◆ EXERCISE OBJECTIVE
Could the lines from the top of the material to the line that contains "f_number: 2.8" be retyped exactly, both included and pictures omitted?

◆ AVAILABLE DATA
=======

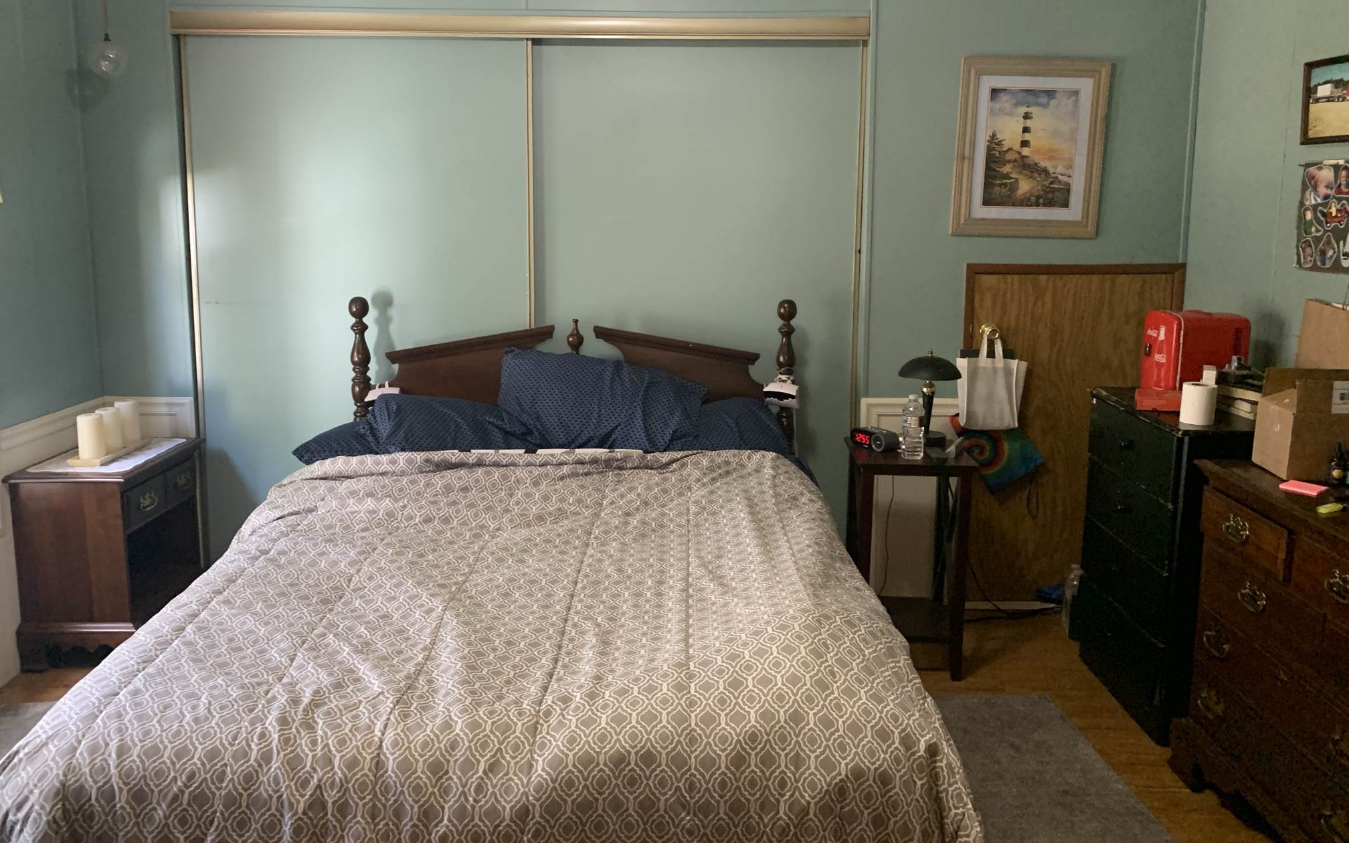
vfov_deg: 44.3
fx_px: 1029
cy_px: 341
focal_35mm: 28
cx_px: 673
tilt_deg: -7.7
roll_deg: -1.4
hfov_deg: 66.5
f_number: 1.8
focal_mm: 4.25
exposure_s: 1/60
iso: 400
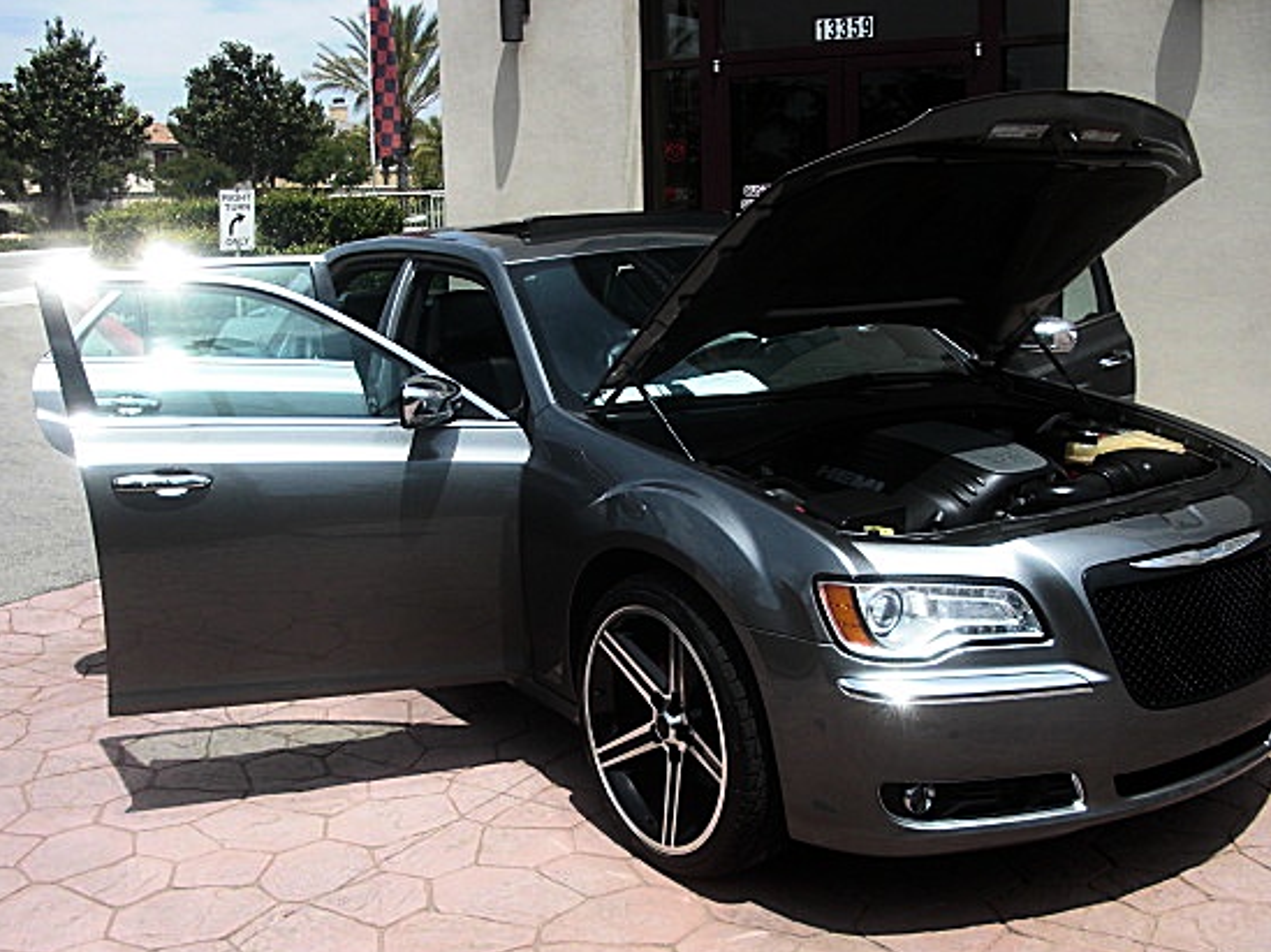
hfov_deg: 44.8
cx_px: 644
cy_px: 535
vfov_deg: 34.3
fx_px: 1541
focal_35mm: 42
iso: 50
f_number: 2.8
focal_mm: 6.3
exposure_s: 1/1000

=======

◆ SOLUTION TO THE PROBLEM
vfov_deg: 44.3
fx_px: 1029
cy_px: 341
focal_35mm: 28
cx_px: 673
tilt_deg: -7.7
roll_deg: -1.4
hfov_deg: 66.5
f_number: 1.8
focal_mm: 4.25
exposure_s: 1/60
iso: 400
hfov_deg: 44.8
cx_px: 644
cy_px: 535
vfov_deg: 34.3
fx_px: 1541
focal_35mm: 42
iso: 50
f_number: 2.8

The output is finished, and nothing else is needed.